# Task prompt:
Of the lines listed below, return exactly those that run from the line containing "(472, 189) none" through the line containing "[204,947,270,968] [39,991,139,1005] (OBOL)", both included.
┌──
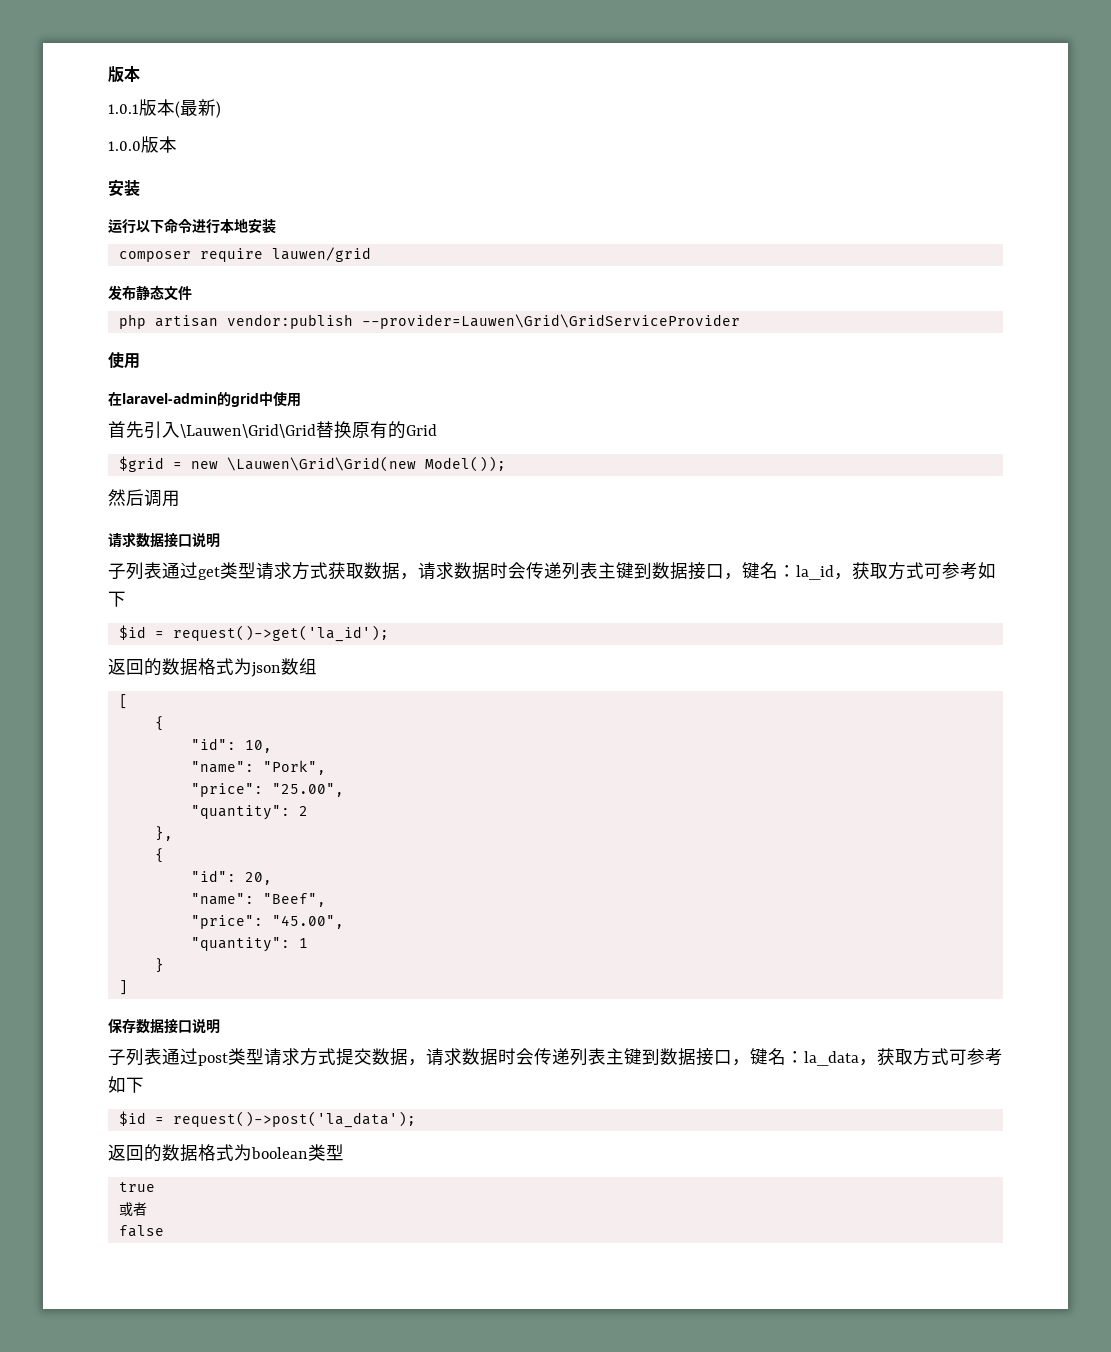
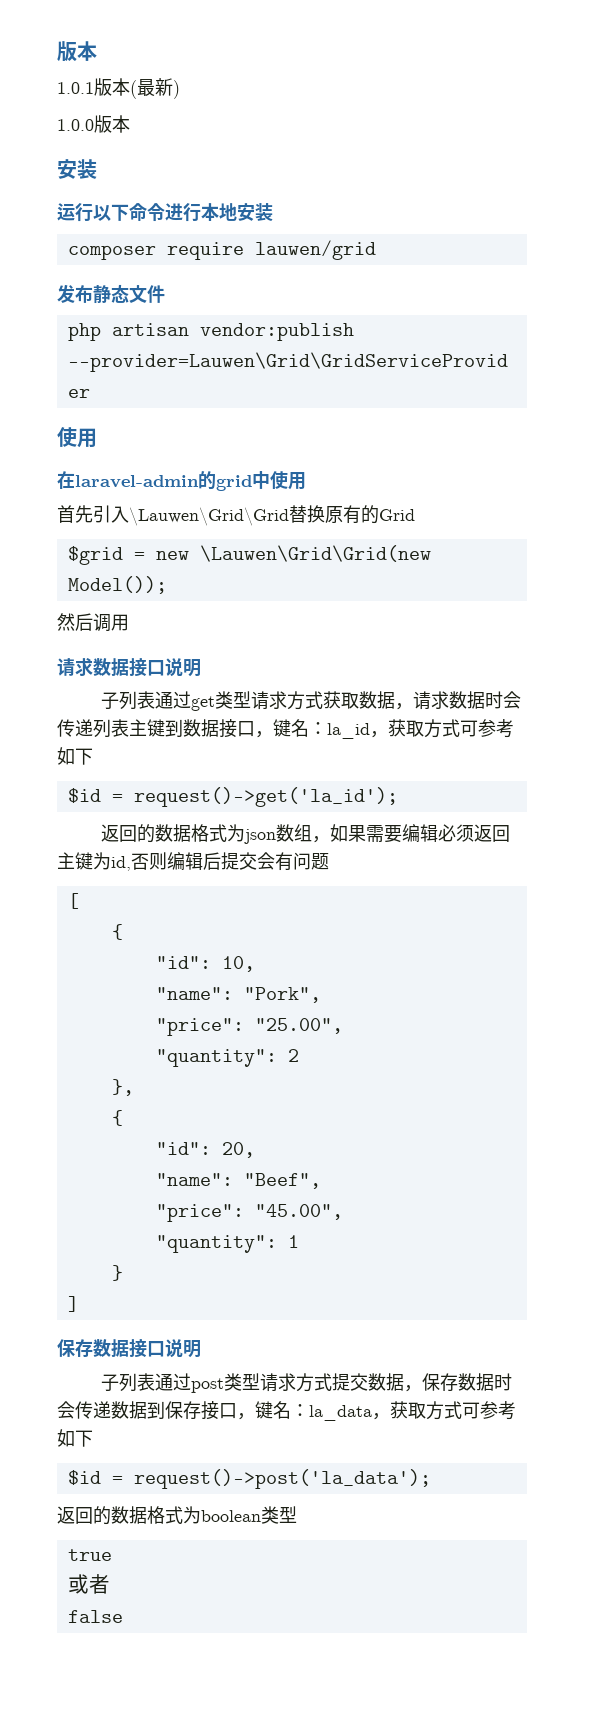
(317, 666) none -> [311,824,510,843] [57,852,329,871] ，如果需要编辑必须返回主键为id,否则编辑后提交会有问题
[426,1048,696,1066] 请求数据时会传递列表主键到数据 -> [421,1373,512,1391] [57,1401,201,1419] 保存数据时会传递数据到保存

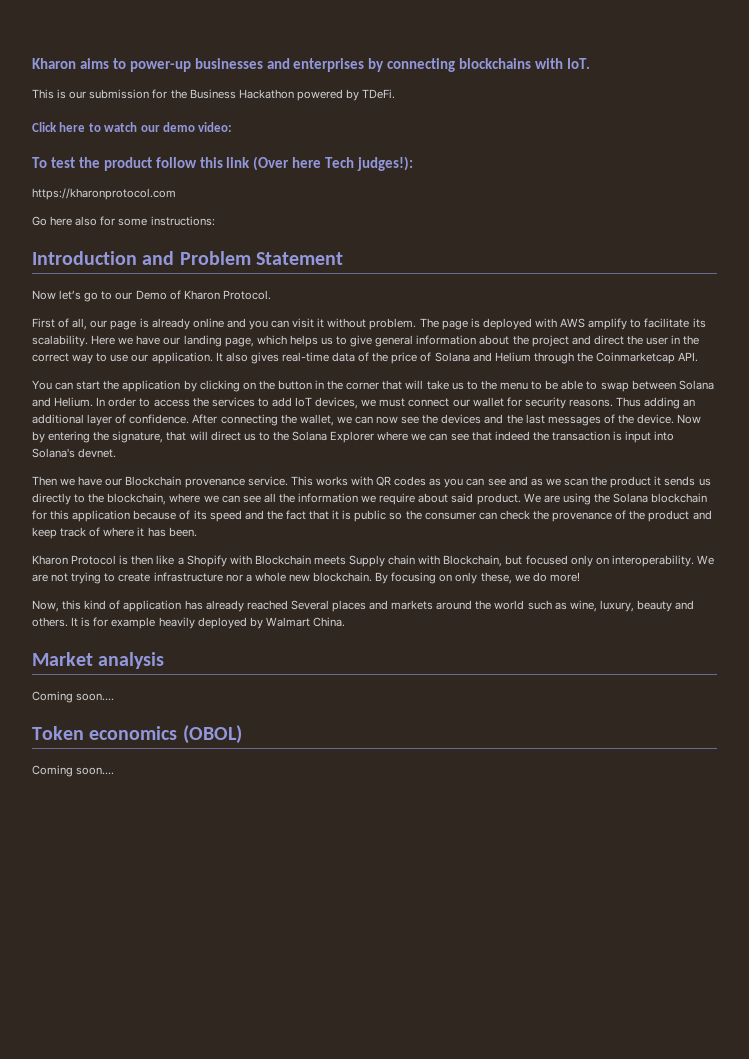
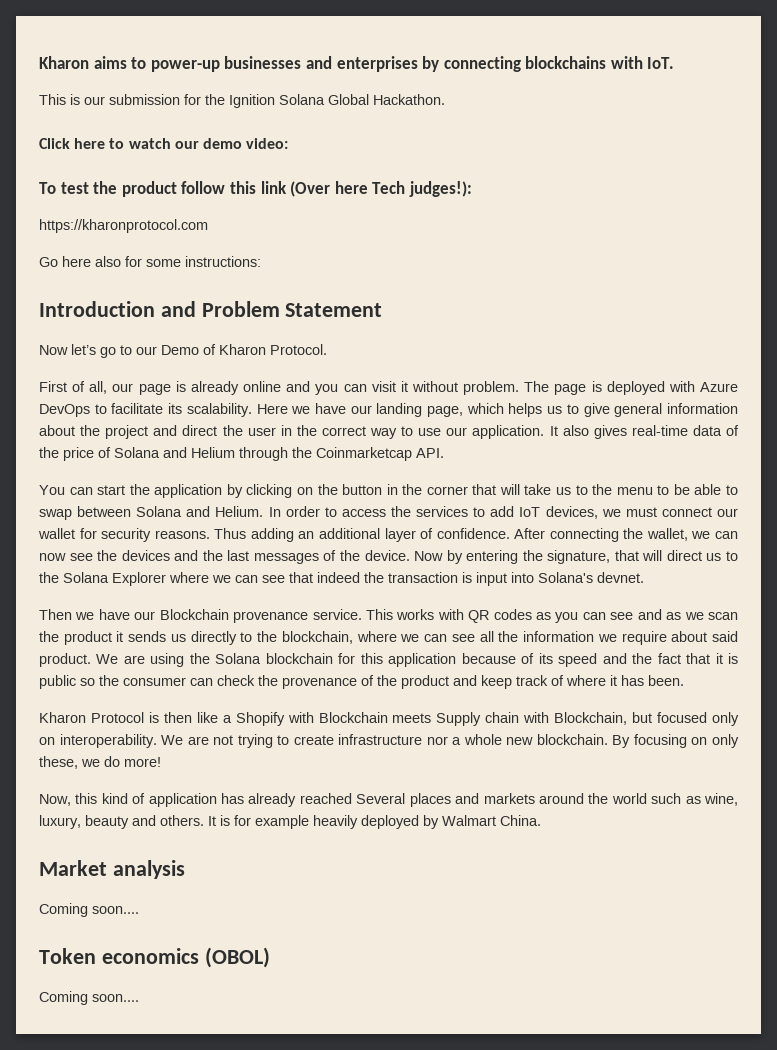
[189,89,396,101] Business Hackathon powered by TDeFi. -> [229,94,445,108] Ignition Solana Global Hackathon.
[560,318,628,330] AWS amplify -> [699,382,738,392] [39,404,90,417] Azure DevOps

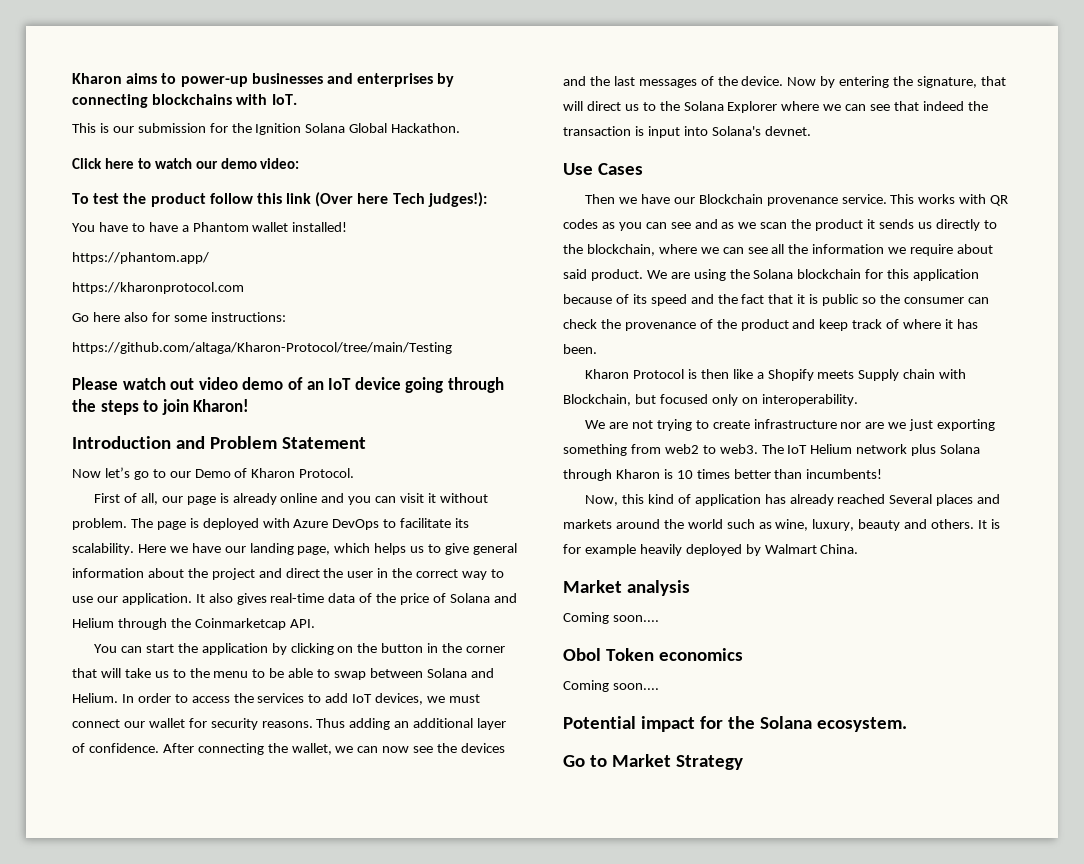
(472, 189) none -> [72,222,348,232] [72,252,209,264] // You have to have a Phantom wallet installed! // https://phantom.app/
(261, 261) none -> [72,342,452,354] [72,377,504,393] [72,399,250,415] // https://github.com/altaga/Kharon-Protocol/tree/main/Testing // Please watch out video demo of an IoT device going through the steps to join Kharon!
(644, 577) none -> [563,163,643,175] // Use Cases
[287,712,388,723] with Blockchain -> (814, 375) none
(157, 741) none -> (858, 400) //
[452,734,739,748] [39,756,161,769] a whole new blockchain. By focusing on only these, we do more! -> [865,419,996,431] [563,444,981,456] [563,469,883,481] are we just exporting something from web2 to web3. The IoT Helium network plus Solana through Kharon is 10 times better than incumbents!
(139, 910) none -> [563,648,601,661] Obol
[204,947,270,968] [39,991,139,1005] (OBOL) // Coming soon.... -> [563,680,659,692] [563,716,907,732] [563,754,743,770] // Coming soon.... // Potential impact for the Solana ecosystem. // Go to Market Strategy

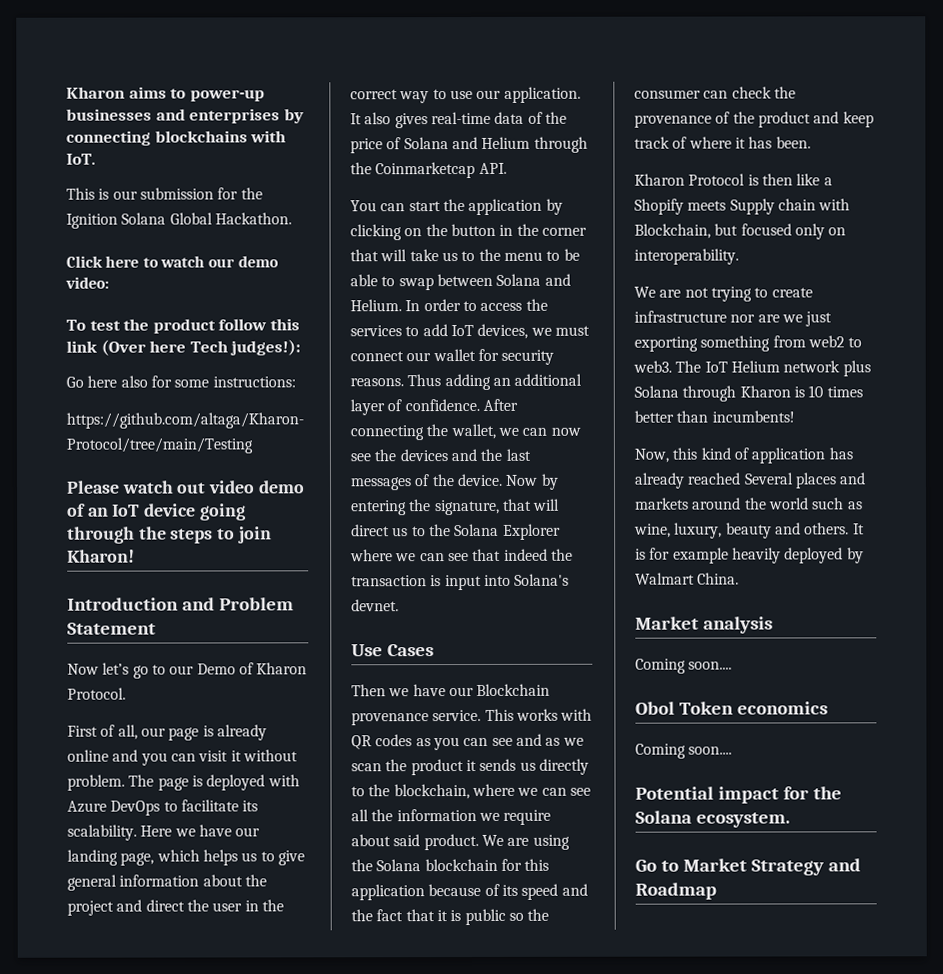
[72,222,348,232] [72,252,209,264] [72,282,244,294] // You have to have a Phantom wallet installed! // https://phantom.app/ // https://kharonprotocol.com -> (302, 347) none
(743, 762) none -> [827,858,861,872] [635,882,717,900] and Roadmap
└──
# Solution to the exercise:
(472, 189) none -> [72,222,348,232] [72,252,209,264] // You have to have a Phantom wallet installed! // https://phantom.app/
(261, 261) none -> [72,342,452,354] [72,377,504,393] [72,399,250,415] // https://github.com/altaga/Kharon-Protocol/tree/main/Testing // Please watch out video demo of an IoT device going through the steps to join Kharon!
(644, 577) none -> [563,163,643,175] // Use Cases
[287,712,388,723] with Blockchain -> (814, 375) none
(157, 741) none -> (858, 400) //
[452,734,739,748] [39,756,161,769] a whole new blockchain. By focusing on only these, we do more! -> [865,419,996,431] [563,444,981,456] [563,469,883,481] are we just exporting something from web2 to web3. The IoT Helium network plus Solana through Kharon is 10 times better than incumbents!
(139, 910) none -> [563,648,601,661] Obol
[204,947,270,968] [39,991,139,1005] (OBOL) // Coming soon.... -> [563,680,659,692] [563,716,907,732] [563,754,743,770] // Coming soon.... // Potential impact for the Solana ecosystem. // Go to Market Strategy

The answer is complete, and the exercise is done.